De waan van de dag en de dwang van de agenda leiden al snel tot volle overlegvergaderingen. Ruim in de planning dus ook tijd in om eenmaal per jaar na te gaan hoe het ervoor staat met de onderlinge verhoudingen. Hoe denken de mr-leden over de gang van zaken in eigen kring? Wat voor mr willen ze zijn? Is de verhouding met de overlegpartner goed genoeg, optimaal, of zijn er verbeterpunten? Medezeggenschappers kunnen een eigen ‘heidag’ houden met een adviseur om het over strategie en rolverdeling te hebben. Denk bij dit alles vervolgens aan de andere kant van de overlegtafel: een stevige medezeggenschapsraad durft ook aan te horen hoe de gesprekspartner een en ander evalueert.

8. Verkiezingen.

De procedures voor kandidaatstelling en stemming verdienen aandacht in het activiteitenplan als het een verkiezingsjaar is. Dan is er een verkiezingscommissie nodig. Ook buiten zulke jaren verdienen verkiezingen een plekje in de jaarplanning. Sta eenmaal per jaar stil bij het rooster van aftreden en bespreek hoe de huidige mr-leden opvolgers kunnen werven. Want hoe fijn het ook is als kandidaten zich spontaan melden, dat enthousiasme komt in de praktijk nog veel te weinig voor.

9. Scholing en ondersteuning mr-leden.

Goede en evenwichtige medezeggenschap ontstaat als de mr-leden weten waar ze het over hebben. Dat gaat niet vanzelf, dus neem in de jaarplanning ruimte op voor mr-scholing.
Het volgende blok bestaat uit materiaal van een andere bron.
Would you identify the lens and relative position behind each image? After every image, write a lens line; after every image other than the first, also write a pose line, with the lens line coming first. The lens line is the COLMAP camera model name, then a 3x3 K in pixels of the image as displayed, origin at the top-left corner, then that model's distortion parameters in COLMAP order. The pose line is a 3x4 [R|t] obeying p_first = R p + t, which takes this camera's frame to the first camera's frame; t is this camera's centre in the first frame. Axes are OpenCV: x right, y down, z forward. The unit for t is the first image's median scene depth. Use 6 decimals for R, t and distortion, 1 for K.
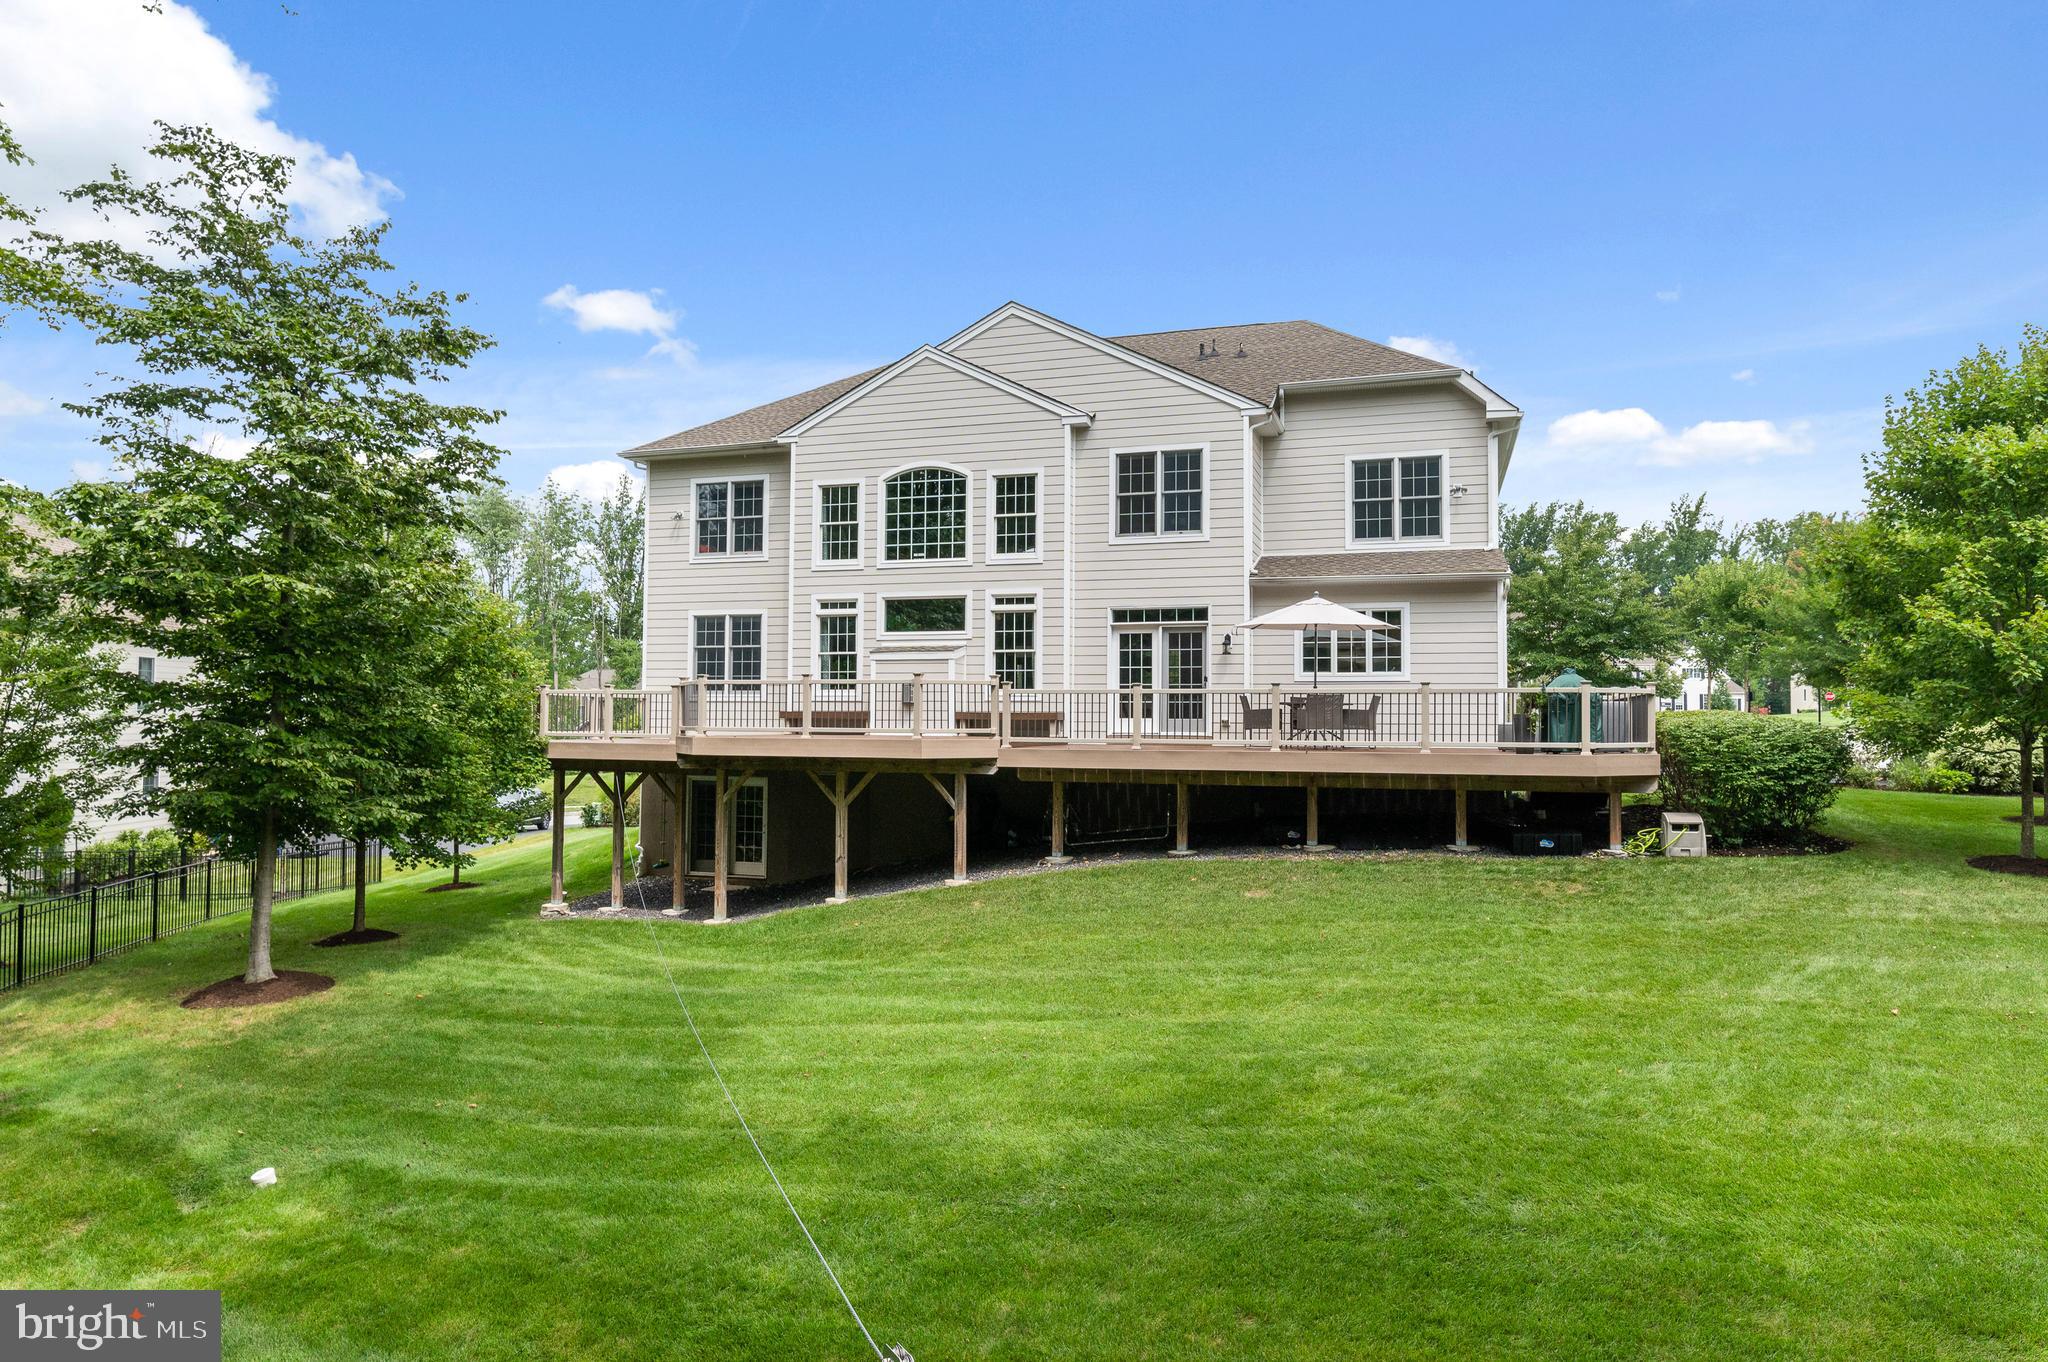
lens RADIAL K [[1262.6, 0, 1012.2], [0, 1262.6, 677.0], [0, 0, 1]] dist [-0.004854, 0.000332]
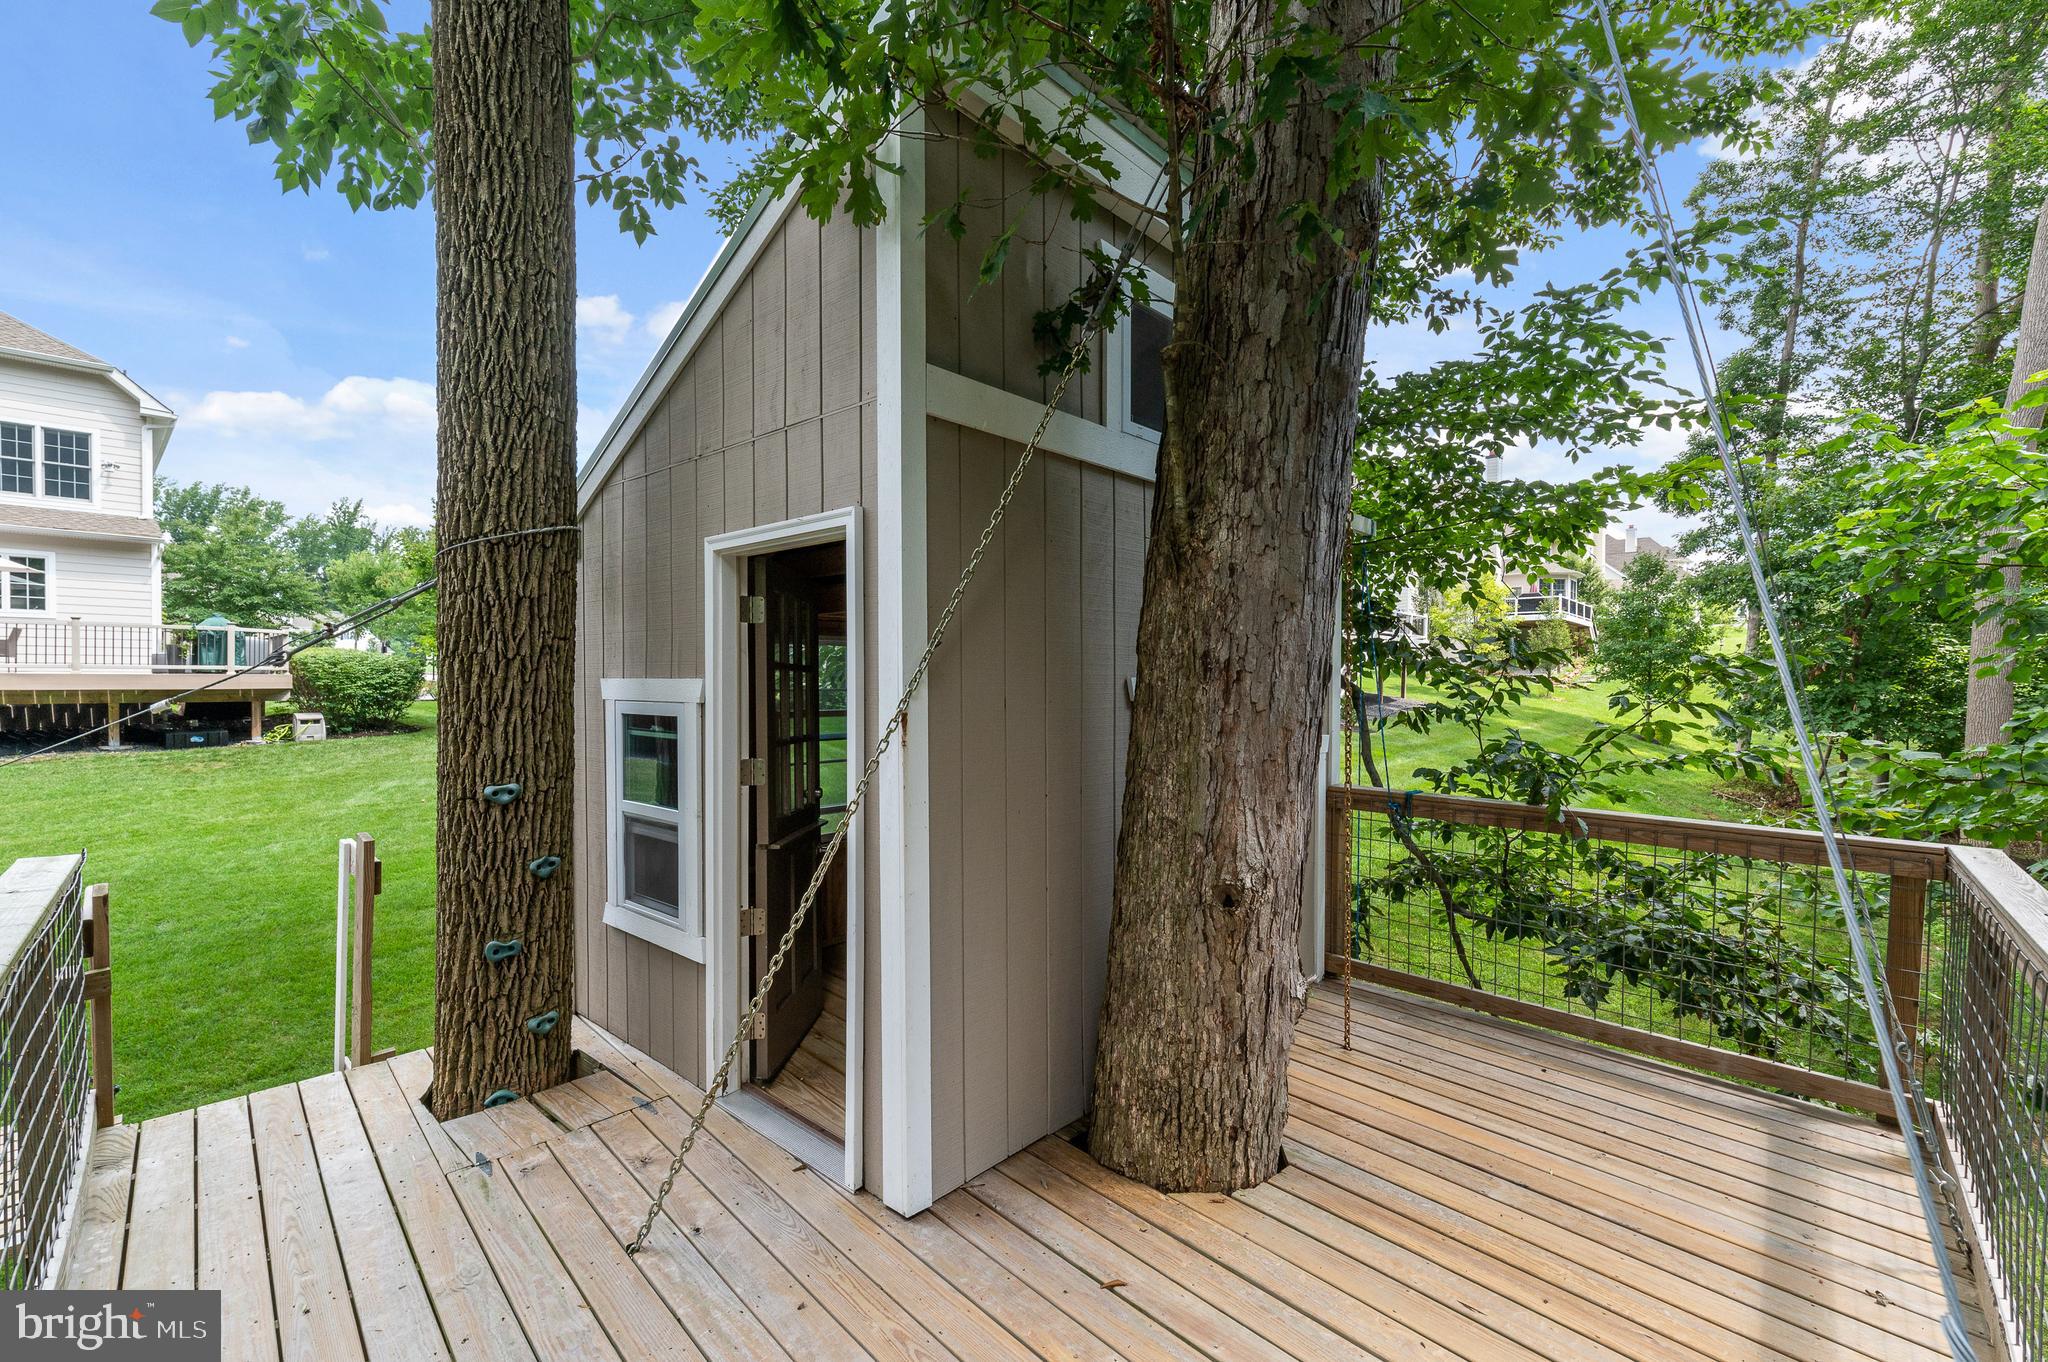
lens RADIAL K [[892.3, 0, 1021.0], [0, 892.3, 694.3], [0, 0, 1]] dist [-0.000446, 0.000207]
pose [[0.421003, -0.017077, 0.906899, -0.064191], [-0.033545, 0.998846, 0.034380, 0.014481], [-0.906439, -0.044896, 0.419944, -0.177547]]
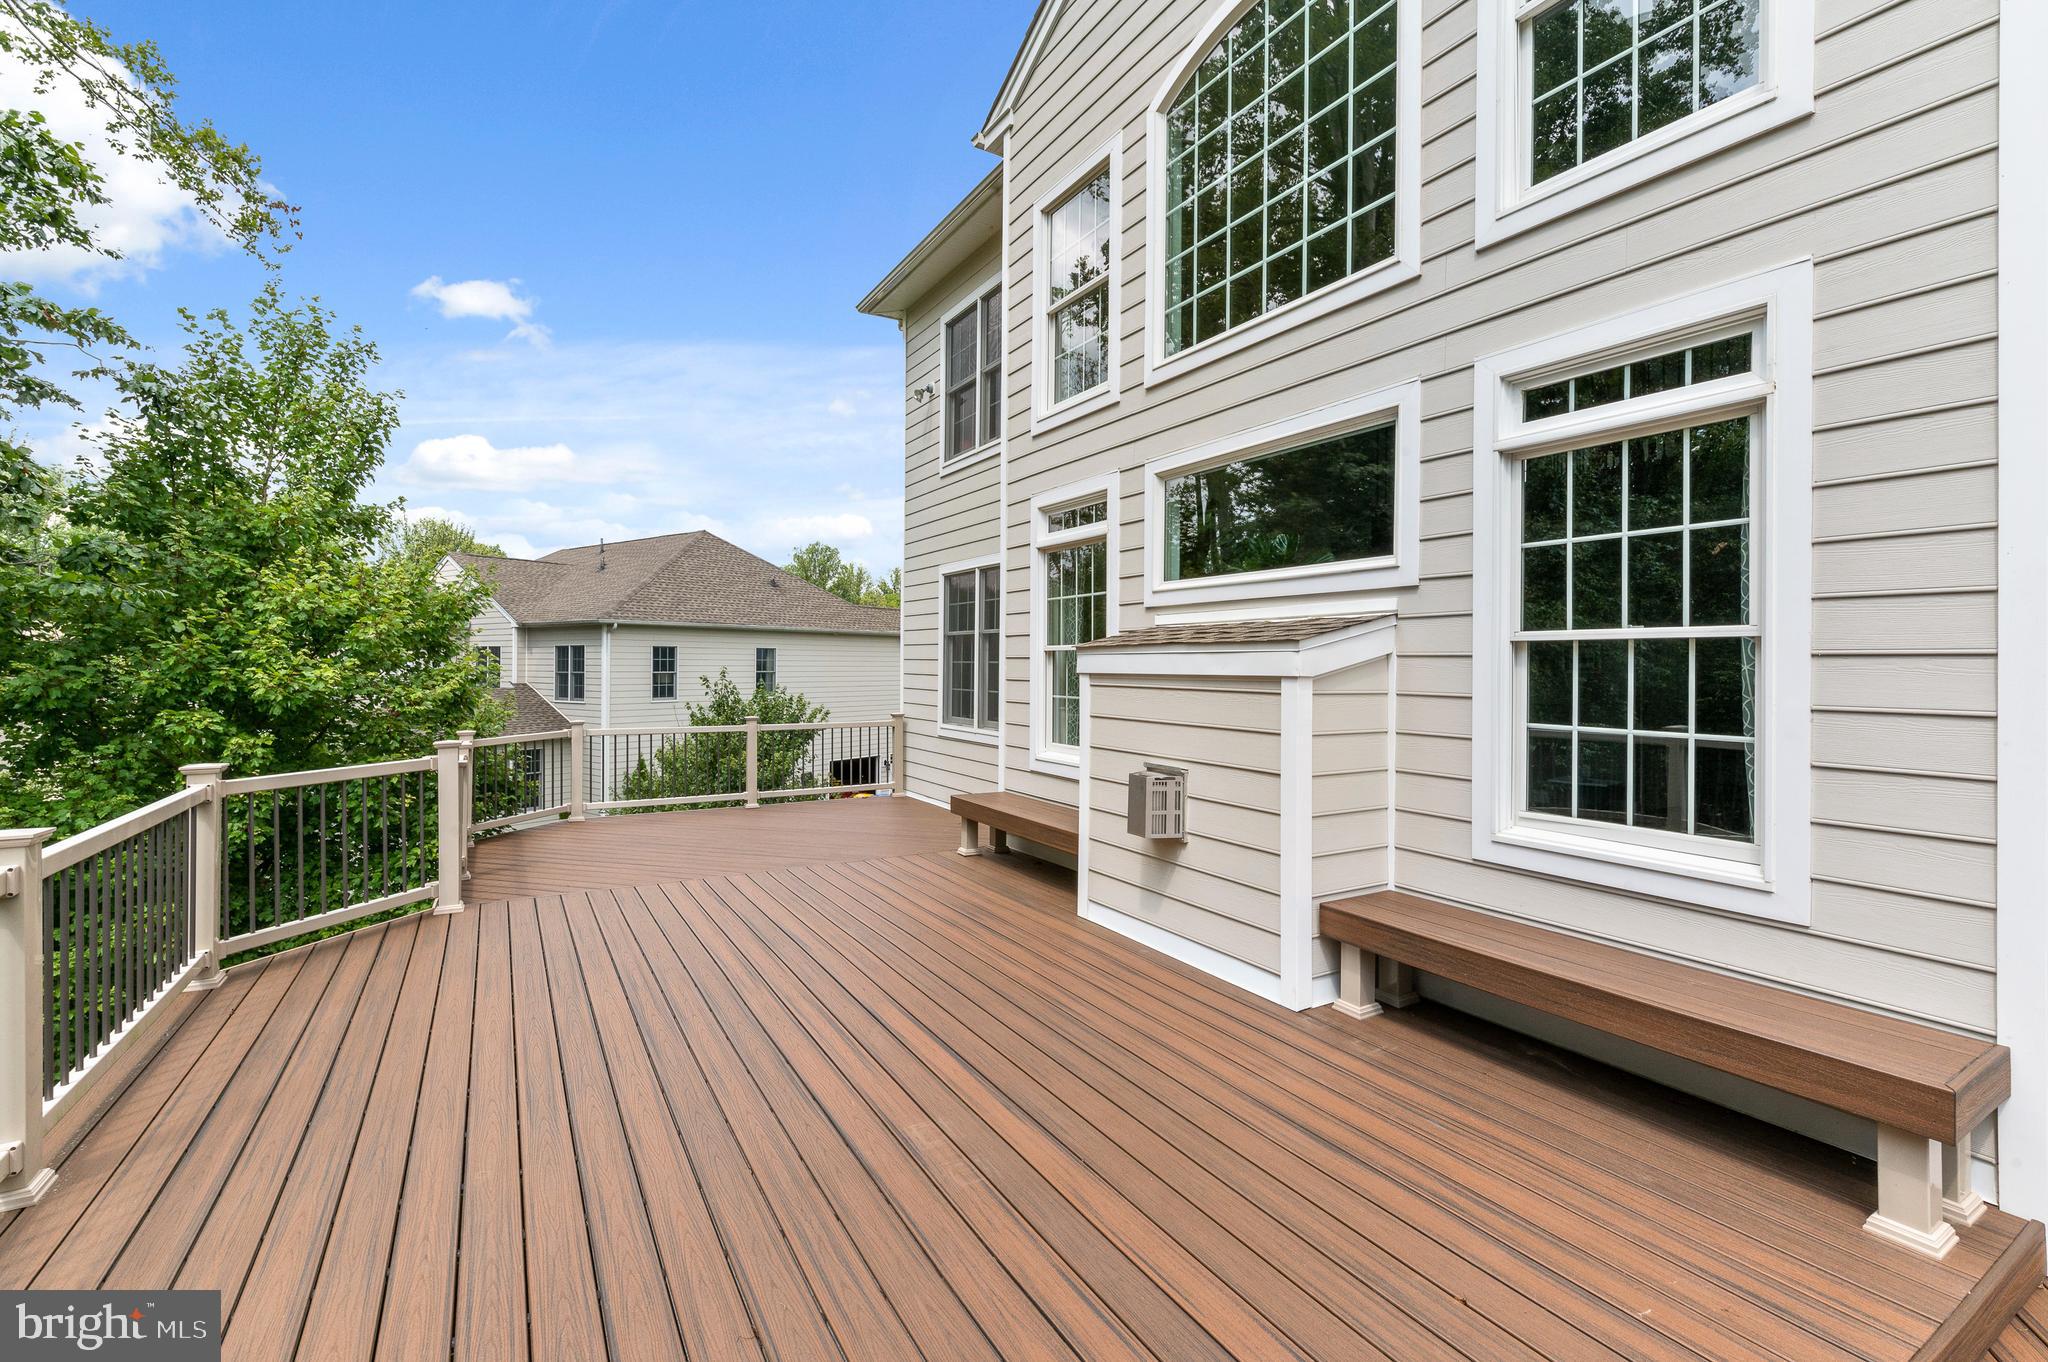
lens RADIAL K [[892.3, 0, 1030.9], [0, 892.3, 660.7], [0, 0, 1]] dist [-0.000446, 0.000207]
pose [[0.748083, -0.006216, -0.663576, 0.024966], [0.026221, 0.999452, 0.020198, -0.021859], [0.663087, -0.032509, 0.747836, 0.841236]]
De AOb heeft een reeks mr-cursussen in het scholingspakket, waarbij de trainer desgewenst naar de school toe komt. Over het geld hoeft de mr niet te onderhandelen; scholing is een essentieel onderdeel van het takenpakket, net zoals bij bestuurders. Datzelfde geldt voor een abonnement op het mr-servicepakket voor directe ondersteuning.

10. Communicatie.

Medezeggenschappers hebben mandaat omdat ze zijn gekozen, maar ze handelen niet op eigen houtje. Contact met de achterban is een essentiële taak, dus hoort in de jaarplanning. Spreek minimaal af dat er na iedere mr-vergadering een nieuwsbrief of ander bulletin verschijnt over de behandelde onderwerpen. Zulke informatie aan de achterban hoeft niet te wachten tot er duidelijkheid bestaat over alle details. Integendeel, zolang er nog bewegingsruimte is, kan de achterban met aanvullingen komen en zinnige vragen stellen. Een meningspeiling onder de achterban kan als mogelijk toe te passen instrument ook vermeld staan in de jaarplanning. Of het nodig is, blijkt tijdens de uitvoering vanzelf. Vergeet tot slot niet om het mr-jaarverslag te maken en te delen met de achterban.